● WORK REQUEST
Write out every line of the records below as a JSON list of strings, one string per line, with blank lines omitted.

● LISTED RECORDS
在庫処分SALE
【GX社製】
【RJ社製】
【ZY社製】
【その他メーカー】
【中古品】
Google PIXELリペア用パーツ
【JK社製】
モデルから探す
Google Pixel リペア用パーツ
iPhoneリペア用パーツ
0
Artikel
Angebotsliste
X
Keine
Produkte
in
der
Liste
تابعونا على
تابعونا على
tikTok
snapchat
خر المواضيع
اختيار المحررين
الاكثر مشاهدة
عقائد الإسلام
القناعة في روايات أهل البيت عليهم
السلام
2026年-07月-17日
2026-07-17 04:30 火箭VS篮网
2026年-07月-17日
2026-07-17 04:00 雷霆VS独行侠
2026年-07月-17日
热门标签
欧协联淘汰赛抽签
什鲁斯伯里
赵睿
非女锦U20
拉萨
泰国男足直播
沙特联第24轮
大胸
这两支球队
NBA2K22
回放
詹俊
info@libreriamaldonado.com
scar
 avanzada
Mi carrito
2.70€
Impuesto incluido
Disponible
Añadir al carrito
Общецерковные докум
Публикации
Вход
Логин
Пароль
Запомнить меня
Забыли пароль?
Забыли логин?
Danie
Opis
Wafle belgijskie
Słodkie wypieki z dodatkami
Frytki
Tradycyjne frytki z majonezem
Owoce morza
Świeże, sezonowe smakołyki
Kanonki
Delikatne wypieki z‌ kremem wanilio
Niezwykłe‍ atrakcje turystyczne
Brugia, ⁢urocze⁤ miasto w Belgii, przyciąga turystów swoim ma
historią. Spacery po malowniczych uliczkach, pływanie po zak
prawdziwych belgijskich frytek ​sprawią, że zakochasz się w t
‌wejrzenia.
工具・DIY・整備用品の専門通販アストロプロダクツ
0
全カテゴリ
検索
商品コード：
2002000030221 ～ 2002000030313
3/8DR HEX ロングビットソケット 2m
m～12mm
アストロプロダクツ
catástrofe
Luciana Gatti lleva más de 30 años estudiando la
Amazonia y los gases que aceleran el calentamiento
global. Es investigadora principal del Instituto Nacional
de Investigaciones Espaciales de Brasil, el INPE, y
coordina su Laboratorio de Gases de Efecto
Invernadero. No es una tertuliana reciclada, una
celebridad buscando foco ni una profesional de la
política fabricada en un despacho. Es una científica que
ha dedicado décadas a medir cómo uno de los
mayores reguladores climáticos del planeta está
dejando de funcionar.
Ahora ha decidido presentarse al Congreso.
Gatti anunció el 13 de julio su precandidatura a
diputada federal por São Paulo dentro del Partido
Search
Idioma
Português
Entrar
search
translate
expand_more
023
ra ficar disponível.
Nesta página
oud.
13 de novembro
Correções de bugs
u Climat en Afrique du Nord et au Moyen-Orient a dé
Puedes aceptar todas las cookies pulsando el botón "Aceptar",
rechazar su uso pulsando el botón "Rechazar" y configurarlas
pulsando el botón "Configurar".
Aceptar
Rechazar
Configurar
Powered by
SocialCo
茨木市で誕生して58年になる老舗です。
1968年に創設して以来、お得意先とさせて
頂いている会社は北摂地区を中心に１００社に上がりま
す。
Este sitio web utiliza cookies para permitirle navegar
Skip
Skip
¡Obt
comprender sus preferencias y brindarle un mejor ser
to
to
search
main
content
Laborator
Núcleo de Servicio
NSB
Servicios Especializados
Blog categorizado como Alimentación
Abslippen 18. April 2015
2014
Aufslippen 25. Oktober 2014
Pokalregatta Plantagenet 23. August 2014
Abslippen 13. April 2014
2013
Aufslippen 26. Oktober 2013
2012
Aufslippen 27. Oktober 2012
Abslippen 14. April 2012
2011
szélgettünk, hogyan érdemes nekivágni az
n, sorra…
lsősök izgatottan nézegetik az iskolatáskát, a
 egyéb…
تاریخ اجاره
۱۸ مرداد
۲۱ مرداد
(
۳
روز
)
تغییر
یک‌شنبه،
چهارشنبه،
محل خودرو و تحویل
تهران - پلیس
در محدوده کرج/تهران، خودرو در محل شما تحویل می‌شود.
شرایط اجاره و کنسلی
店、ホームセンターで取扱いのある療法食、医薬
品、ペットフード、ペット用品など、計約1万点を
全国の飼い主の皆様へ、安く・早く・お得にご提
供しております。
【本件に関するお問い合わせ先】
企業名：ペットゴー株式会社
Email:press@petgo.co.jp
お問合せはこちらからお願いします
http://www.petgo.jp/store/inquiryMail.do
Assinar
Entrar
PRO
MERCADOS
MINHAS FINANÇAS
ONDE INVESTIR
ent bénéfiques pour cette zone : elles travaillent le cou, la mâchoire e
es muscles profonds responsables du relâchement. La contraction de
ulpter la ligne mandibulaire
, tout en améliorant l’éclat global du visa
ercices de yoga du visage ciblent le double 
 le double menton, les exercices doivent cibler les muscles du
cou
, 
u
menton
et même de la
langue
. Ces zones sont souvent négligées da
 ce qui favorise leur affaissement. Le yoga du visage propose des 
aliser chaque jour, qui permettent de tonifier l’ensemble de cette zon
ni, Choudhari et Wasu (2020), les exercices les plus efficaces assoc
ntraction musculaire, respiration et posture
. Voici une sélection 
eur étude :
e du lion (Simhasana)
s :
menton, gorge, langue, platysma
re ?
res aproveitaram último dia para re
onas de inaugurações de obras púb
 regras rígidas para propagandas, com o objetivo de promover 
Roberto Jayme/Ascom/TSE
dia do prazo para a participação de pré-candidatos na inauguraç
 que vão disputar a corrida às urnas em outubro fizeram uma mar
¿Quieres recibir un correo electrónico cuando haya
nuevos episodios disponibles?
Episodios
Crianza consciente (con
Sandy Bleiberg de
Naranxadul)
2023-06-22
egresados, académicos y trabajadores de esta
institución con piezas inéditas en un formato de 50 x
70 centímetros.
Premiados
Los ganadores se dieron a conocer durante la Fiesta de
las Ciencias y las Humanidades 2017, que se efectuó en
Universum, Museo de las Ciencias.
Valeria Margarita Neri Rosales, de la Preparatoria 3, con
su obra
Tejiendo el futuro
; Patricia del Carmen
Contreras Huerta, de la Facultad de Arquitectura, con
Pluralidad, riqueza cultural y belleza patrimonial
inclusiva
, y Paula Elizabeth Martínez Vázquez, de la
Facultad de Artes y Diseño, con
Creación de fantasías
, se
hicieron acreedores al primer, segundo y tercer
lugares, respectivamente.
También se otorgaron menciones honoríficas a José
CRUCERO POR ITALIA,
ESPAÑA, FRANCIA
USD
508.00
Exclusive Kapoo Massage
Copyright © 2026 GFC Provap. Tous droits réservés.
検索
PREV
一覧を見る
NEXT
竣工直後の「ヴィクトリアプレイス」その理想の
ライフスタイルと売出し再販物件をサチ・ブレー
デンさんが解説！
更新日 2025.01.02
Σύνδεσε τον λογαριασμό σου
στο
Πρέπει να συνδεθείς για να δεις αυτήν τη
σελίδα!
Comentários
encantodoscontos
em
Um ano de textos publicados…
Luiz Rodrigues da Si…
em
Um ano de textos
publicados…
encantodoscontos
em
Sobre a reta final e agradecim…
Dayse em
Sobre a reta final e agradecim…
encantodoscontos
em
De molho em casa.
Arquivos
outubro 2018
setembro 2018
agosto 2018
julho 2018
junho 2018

● ANSWER TO THE PROBLEM
[
  "在庫処分SALE",
  "【GX社製】",
  "【RJ社製】",
  "【ZY社製】",
  "【その他メーカー】",
  "【中古品】",
  "Google PIXELリペア用パーツ",
  "【JK社製】",
  "モデルから探す",
  "Google Pixel リペア用パーツ",
  "iPhoneリペア用パーツ",
  "0",
  "Artikel",
  "Angebotsliste",
  "X",
  "Keine",
  "Produkte",
  "in",
  "der",
  "Liste",
  "تابعونا على",
  "تابعونا على",
  "tikTok",
  "snapchat",
  "خر المواضيع",
  "اختيار المحررين",
  "الاكثر مشاهدة",
  "عقائد الإسلام",
  "القناعة في روايات أهل البيت عليهم",
  "السلام",
  "2026年-07月-17日",
  "2026-07-17 04:30 火箭VS篮网",
  "2026年-07月-17日",
  "2026-07-17 04:00 雷霆VS独行侠",
  "2026年-07月-17日",
  "热门标签",
  "欧协联淘汰赛抽签",
  "什鲁斯伯里",
  "赵睿",
  "非女锦U20",
  "拉萨",
  "泰国男足直播",
  "沙特联第24轮",
  "大胸",
  "这两支球队",
  "NBA2K22",
  "回放",
  "詹俊",
  "info@libreriamaldonado.com",
  "scar",
  " avanzada",
  "Mi carrito",
  "2.70€",
  "Impuesto incluido",
  "Disponible",
  "Añadir al carrito",
  "Общецерковные докум",
  "Публикации",
  "Вход",
  "Логин",
  "Пароль",
  "Запомнить меня",
  "Забыли пароль?",
  "Забыли логин?",
  "Danie",
  "Opis",
  "Wafle belgijskie",
  "Słodkie wypieki z dodatkami",
  "Frytki",
  "Tradycyjne frytki z majonezem",
  "Owoce morza",
  "Świeże, sezonowe smakołyki",
  "Kanonki",
  "Delikatne wypieki z‌ kremem wanilio",
  "Niezwykłe‍ atrakcje turystyczne",
  "Brugia, ⁢urocze⁤ miasto w Belgii, przyciąga turystów swoim ma",
  "historią. Spacery po malowniczych uliczkach, pływanie po zak",
  "prawdziwych belgijskich frytek ​sprawią, że zakochasz się w t",
  "‌wejrzenia.",
  "工具・DIY・整備用品の専門通販アストロプロダクツ",
  "0",
  "全カテゴリ",
  "検索",
  "商品コード：",
  "2002000030221 ～ 2002000030313",
  "3/8DR HEX ロングビットソケット 2m",
  "m～12mm",
  "アストロプロダクツ",
  "catástrofe",
  "Luciana Gatti lleva más de 30 años estudiando la",
  "Amazonia y los gases que aceleran el calentamiento",
  "global. Es investigadora principal del Instituto Nacional",
  "de Investigaciones Espaciales de Brasil, el INPE, y",
  "coordina su Laboratorio de Gases de Efecto",
  "Invernadero. No es una tertuliana reciclada, una",
  "celebridad buscando foco ni una profesional de la",
  "política fabricada en un despacho. Es una científica que",
  "ha dedicado décadas a medir cómo uno de los",
  "mayores reguladores climáticos del planeta está",
  "dejando de funcionar.",
  "Ahora ha decidido presentarse al Congreso.",
  "Gatti anunció el 13 de julio su precandidatura a",
  "diputada federal por São Paulo dentro del Partido",
  "Search",
  "Idioma",
  "Português",
  "Entrar",
  "search",
  "translate",
  "expand_more",
  "023",
  "ra ficar disponível.",
  "Nesta página",
  "oud.",
  "13 de novembro",
  "Correções de bugs",
  "u Climat en Afrique du Nord et au Moyen-Orient a dé",
  "Puedes aceptar todas las cookies pulsando el botón \"Aceptar\",",
  "rechazar su uso pulsando el botón \"Rechazar\" y configurarlas",
  "pulsando el botón \"Configurar\".",
  "Aceptar",
  "Rechazar",
  "Configurar",
  "Powered by",
  "SocialCo",
  "茨木市で誕生して58年になる老舗です。",
  "1968年に創設して以来、お得意先とさせて",
  "頂いている会社は北摂地区を中心に１００社に上がりま",
  "す。",
  "Este sitio web utiliza cookies para permitirle navegar",
  "Skip",
  "Skip",
  "¡Obt",
  "comprender sus preferencias y brindarle un mejor ser",
  "to",
  "to",
  "search",
  "main",
  "content",
  "Laborator",
  "Núcleo de Servicio",
  "NSB",
  "Servicios Especializados",
  "Blog categorizado como Alimentación",
  "Abslippen 18. April 2015",
  "2014",
  "Aufslippen 25. Oktober 2014",
  "Pokalregatta Plantagenet 23. August 2014",
  "Abslippen 13. April 2014",
  "2013",
  "Aufslippen 26. Oktober 2013",
  "2012",
  "Aufslippen 27. Oktober 2012",
  "Abslippen 14. April 2012",
  "2011",
  "szélgettünk, hogyan érdemes nekivágni az",
  "n, sorra…",
  "lsősök izgatottan nézegetik az iskolatáskát, a",
  " egyéb…",
  "تاریخ اجاره",
  "۱۸ مرداد",
  "۲۱ مرداد",
  "(",
  "۳",
  "روز",
  ")",
  "تغییر",
  "یک‌شنبه،",
  "چهارشنبه،",
  "محل خودرو و تحویل",
  "تهران - پلیس",
  "در محدوده کرج/تهران، خودرو در محل شما تحویل می‌شود.",
  "شرایط اجاره و کنسلی",
  "店、ホームセンターで取扱いのある療法食、医薬",
  "品、ペットフード、ペット用品など、計約1万点を",
  "全国の飼い主の皆様へ、安く・早く・お得にご提",
  "供しております。",
  "【本件に関するお問い合わせ先】",
  "企業名：ペットゴー株式会社",
  "Email:press@petgo.co.jp",
  "お問合せはこちらからお願いします",
  "http://www.petgo.jp/store/inquiryMail.do",
  "Assinar",
  "Entrar",
  "PRO",
  "MERCADOS",
  "MINHAS FINANÇAS",
  "ONDE INVESTIR",
  "ent bénéfiques pour cette zone : elles travaillent le cou, la mâchoire e",
  "es muscles profonds responsables du relâchement. La contraction de",
  "ulpter la ligne mandibulaire",
  ", tout en améliorant l’éclat global du visa",
  "ercices de yoga du visage ciblent le double ",
  " le double menton, les exercices doivent cibler les muscles du",
  "cou",
  ", ",
  "u",
  "menton",
  "et même de la",
  "langue",
  ". Ces zones sont souvent négligées da",
  " ce qui favorise leur affaissement. Le yoga du visage propose des ",
  "aliser chaque jour, qui permettent de tonifier l’ensemble de cette zon",
  "ni, Choudhari et Wasu (2020), les exercices les plus efficaces assoc",
  "ntraction musculaire, respiration et posture",
  ". Voici une sélection ",
  "eur étude :",
  "e du lion (Simhasana)",
  "s :",
  "menton, gorge, langue, platysma",
  "re ?",
  "res aproveitaram último dia para re",
  "onas de inaugurações de obras púb",
  " regras rígidas para propagandas, com o objetivo de promover ",
  "Roberto Jayme/Ascom/TSE",
  "dia do prazo para a participação de pré-candidatos na inauguraç",
  " que vão disputar a corrida às urnas em outubro fizeram uma mar",
  "¿Quieres recibir un correo electrónico cuando haya",
  "nuevos episodios disponibles?",
  "Episodios",
  "Crianza consciente (con",
  "Sandy Bleiberg de",
  "Naranxadul)",
  "2023-06-22",
  "egresados, académicos y trabajadores de esta",
  "institución con piezas inéditas en un formato de 50 x",
  "70 centímetros.",
  "Premiados",
  "Los ganadores se dieron a conocer durante la Fiesta de",
  "las Ciencias y las Humanidades 2017, que se efectuó en",
  "Universum, Museo de las Ciencias.",
  "Valeria Margarita Neri Rosales, de la Preparatoria 3, con",
  "su obra",
  "Tejiendo el futuro",
  "; Patricia del Carmen",
  "Contreras Huerta, de la Facultad de Arquitectura, con",
  "Pluralidad, riqueza cultural y belleza patrimonial",
  "inclusiva",
  ", y Paula Elizabeth Martínez Vázquez, de la",
  "Facultad de Artes y Diseño, con",
  "Creación de fantasías",
  ", se",
  "hicieron acreedores al primer, segundo y tercer",
  "lugares, respectivamente.",
  "También se otorgaron menciones honoríficas a José",
  "CRUCERO POR ITALIA,",
  "ESPAÑA, FRANCIA",
  "USD",
  "508.00",
  "Exclusive Kapoo Massage",
  "Copyright © 2026 GFC Provap. Tous droits réservés.",
  "検索",
  "PREV",
  "一覧を見る",
  "NEXT",
  "竣工直後の「ヴィクトリアプレイス」その理想の",
  "ライフスタイルと売出し再販物件をサチ・ブレー",
  "デンさんが解説！",
  "更新日 2025.01.02",
  "Σύνδεσε τον λογαριασμό σου",
  "στο",
  "Πρέπει να συνδεθείς για να δεις αυτήν τη",
  "σελίδα!",
  "Comentários",
  "encantodoscontos",
  "em",
  "Um ano de textos publicados…",
  "Luiz Rodrigues da Si…",
  "em",
  "Um ano de textos",
  "publicados…",
  "encantodoscontos",
  "em",
  "Sobre a reta final e agradecim…",
  "Dayse em",
  "Sobre a reta final e agradecim…",
  "encantodoscontos",
  "em",
  "De molho em casa.",
  "Arquivos",
  "outubro 2018",
  "setembro 2018",
  "agosto 2018",
  "julho 2018",
  "junho 2018"
]